Plaintiff argues that Defendant should be held liable because Defendant and SPPC are "joint employers" pursuant to Wynn v. NBC, 234 F.Supp.2d 1067, 1093 (C.D. Cal. 2002). (Dkt. no. 62 at 11.) In order to hold an entity that is not a plaintiff's direct employer liable as a joint employer, a plaintiff would have to establish that the entity exercised "a comprehensive and immediate level of day-to-day' authority over employment decisions." Doe I v. Wal-Mart Stores, Inc., 572 F.3d 677, 682-83 (9th Cir. 2009) (finding that plaintiffs' general statement that defendant exercised control over their daily employment to be conclusory and affirming dismissal). Plaintiff argues that "[i]t is obvious from the record" that Defendant "is the one controlling the terms and conditions of Plaintiff's employment" but does not offer any evidence to support that conclusory assertion. (Dkt. no. 62 at 11.) In contrast, Defendant has presented the declarations of Plaintiff's supervisor and key decision makers, all of which state that they are employed by SPPC, not Defendant. ( See dkt. nos. 56-3, 56-4, 56-6, 56-7, Exhs. 3, 4, 6, 7.) The FAC asserts that Plaintiff's direct supervisor and boss was McGee. (Dkt. no. 30-1 ¶¶ 14, 24.) Defendant submits the declaration of Bill McGee, which states that McGee was Plaintiff's supervisor and is employed by SPPC. (Dkt. no. 56-4, Exh. 4 ¶¶ 1-2.) Defendant's undisputed evidence shows Defendant and SPPC were not joint employers.

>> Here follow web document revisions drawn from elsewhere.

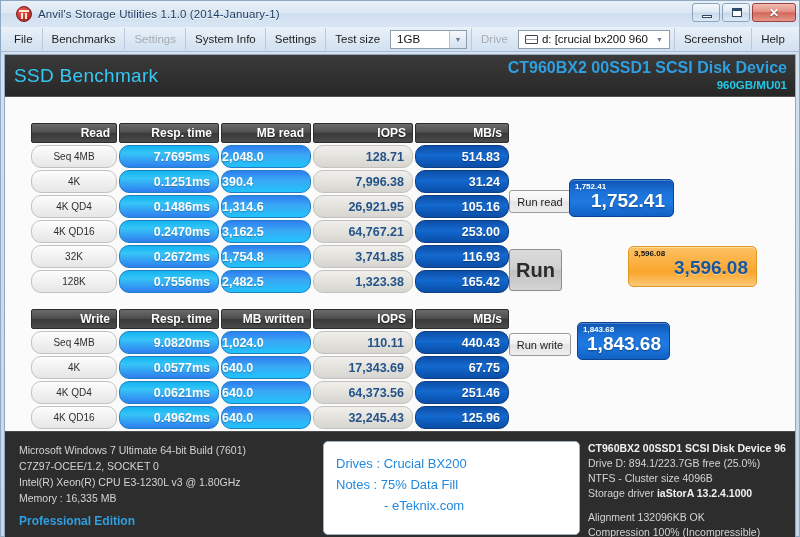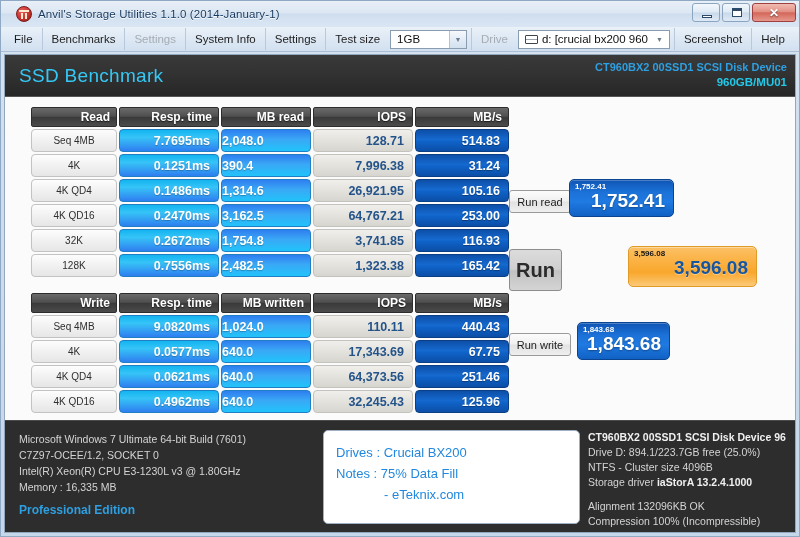--- a/index.html
+++ b/index.html
@@ -122,7 +122,7 @@
     background: linear-gradient(to bottom, #3a3a3a 0%, #313131 50%, #272727 100%);
     border-bottom: 1px solid #555;
     display: flex; align-items: center; justify-content: space-between;
-    padding: 0 8px 0 14px;
+    padding: 0 8px 0 9px;
   }
   .bench-title {
     font-size: 19px; color: #35c8f5; letter-spacing: 0.3px;

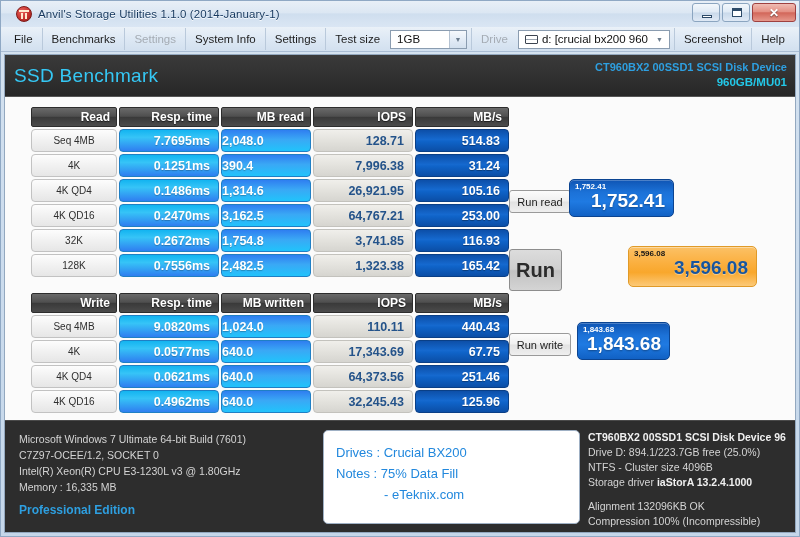--- a/index.html
+++ b/index.html
@@ -128,7 +128,7 @@
     font-size: 19px; color: #35c8f5; letter-spacing: 0.3px;
   }
   .dev-info { text-align: right; line-height: 1.25; }
-  .dev-name { font-size: 11px; font-weight: bold; color: #2e9fe0; }
+  .dev-name { font-size: 16px; font-weight: bold; color: #2e9fe0; }
   .dev-cap  { font-size: 11.5px; font-weight: bold; color: #23c8e8; }
 
   .content {

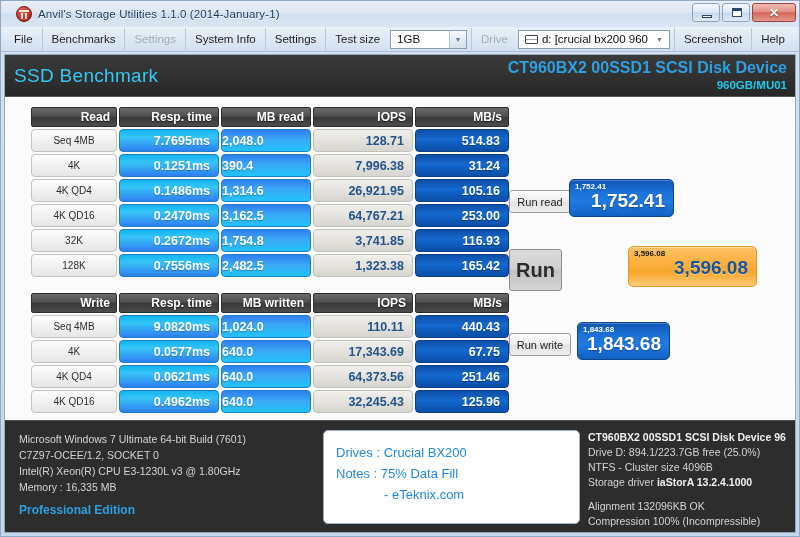--- a/index.html
+++ b/index.html
@@ -140,7 +140,7 @@
 
   
   .tables { padding: 8px 0 0 24px; width: 500px; }
-  .tbl { border-collapse: separate; border-spacing: 2px 2px; width: 470px; table-layout: fixed; }
+  .tbl { border-collapse: separate; border-spacing: 2px 2px; width: 470px; table-layout: fixed; margin-top: 16px; }
   .tbl col.c0 { width: 86px; }
   .tbl col.c1 { width: 100px; }
   .tbl col.c2 { width: 90px; }

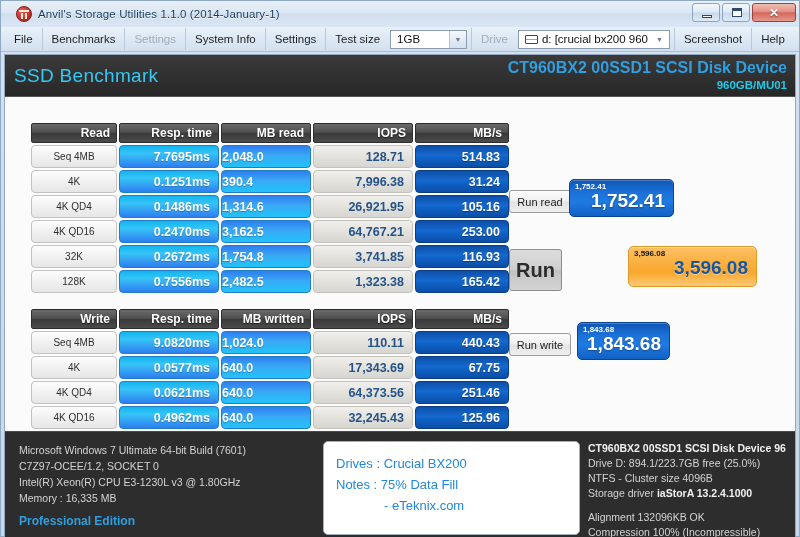--- a/index.html
+++ b/index.html
@@ -155,7 +155,7 @@
     border: 1px solid #2d2d2d; border-radius: 2px;
     text-shadow: 0 1px 1px rgba(0,0,0,0.6);
   }
-  .tbl td { height: 23px; font-size: 12.5px; font-weight: bold; border-radius: 4px; }
+  .tbl td { height: 23px; font-size: 12.5px; font-weight: bold; border-radius: 10px; }
 
   td.label {
     background: linear-gradient(to bottom, #fdfdfd 0%, #f1f1f1 50%, #e6e6e6 100%);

Plaintiff's opposition criticizes Defendant for raising its argument so late in this proceeding. ( Id. at 11.) Defendant's Answer to the FAC explicitly states, however, that "Defendant denies that [Plaintiff] is an employee of NV Energy, Inc. Rather, Plaintiff is employed by [SPPC], doing business as NV Energy." (Dkt. no. 32 ¶ 1.) Defendant also provides a reply declaration from Taylor. It contains an email dated September 20, 2012, from Defendant's counsel to Plaintiff's counsel at the time, Brian Carter. (Dkt. no. 63-8, Exh. 38.) In it, Defendant's counsel informs Plaintiff's counsel that the FAC should name SPPC as the proper defendant and employer because Defendant is "a holding company with no employees." ( Id. ) Despite this email and Defendant's Answer to the FAC, Plaintiff has apparently made no effort to either substitute defendants or discover and present evidence supporting Defendant as Plaintiff's employer. Even in his opposition, Plaintiff makes no such effort, relying instead on his unsupported view that granting summary judgment based on Defendant's argument "would be an absolute mockery of our judicial system." (Dkt. no. 62 at 10.)

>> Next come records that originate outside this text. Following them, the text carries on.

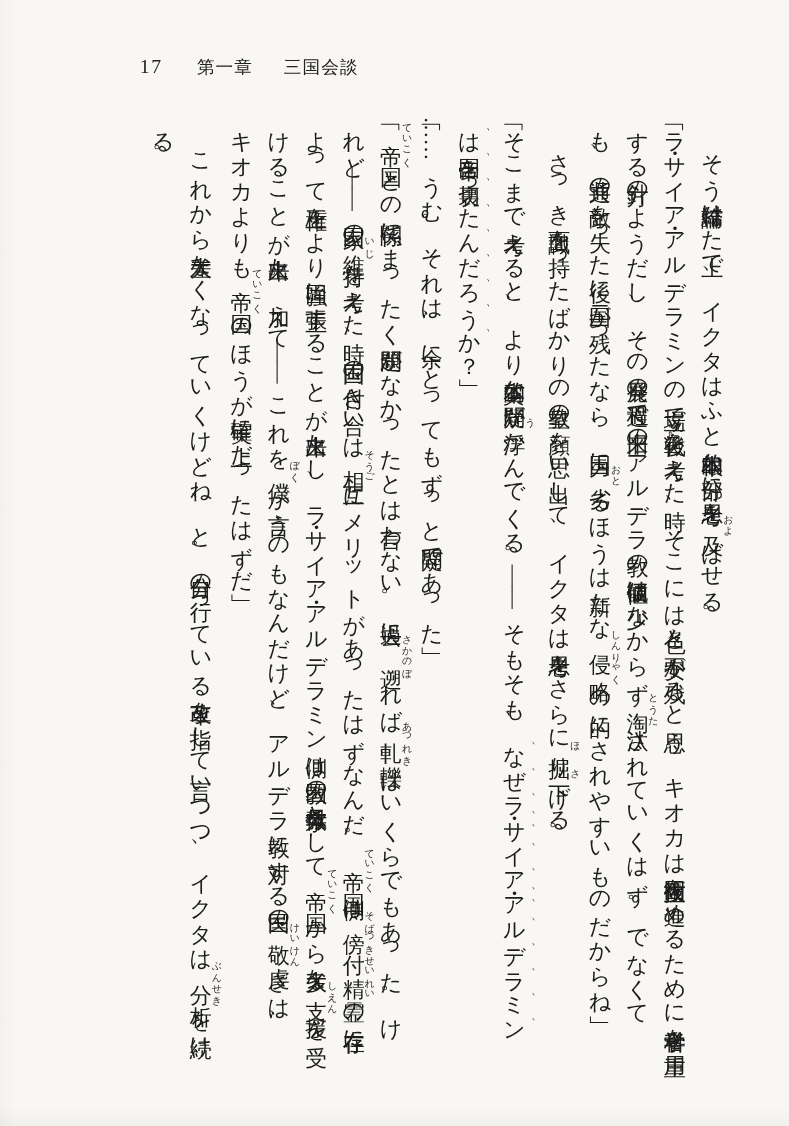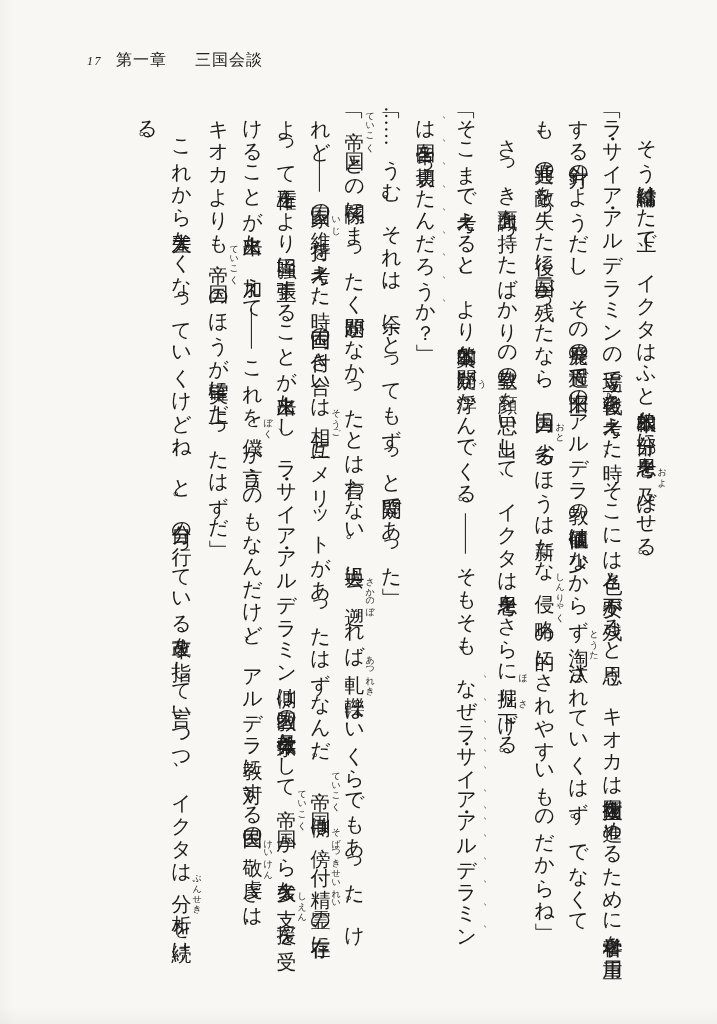--- a/index.html
+++ b/index.html
@@ -31,9 +31,9 @@
     white-space: nowrap;
   }
   .pagenum {
-    font-style: italic;
-    font-size: 12px;
+    font-size: 18px;
     letter-spacing: 1.5px;
+    margin-left: 40px;
   }
   .chapter { margin-left: 14px; }
   .title   { margin-left: 28px; }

Defendant has presented admissible evidence that Plaintiff named the wrong employer and defendant in the FAC. Plaintiff fails to offer any admissible evidence to establish a genuine issue of material fact as to whether Plaintiff was, in fact, employed by Defendant or whether Defendant and SPPC were joint employers. Consequently, Plaintiff cannot seek to impose liability under employment discrimination claims against Defendant.

IV. CONCLUSION

It is therefore ordered that Defendant's Motion for Summary Judgment (dkt. no. 56) is granted. The Clerk of the Court is instructed to enter judgment in favor of Defendant and to close the case.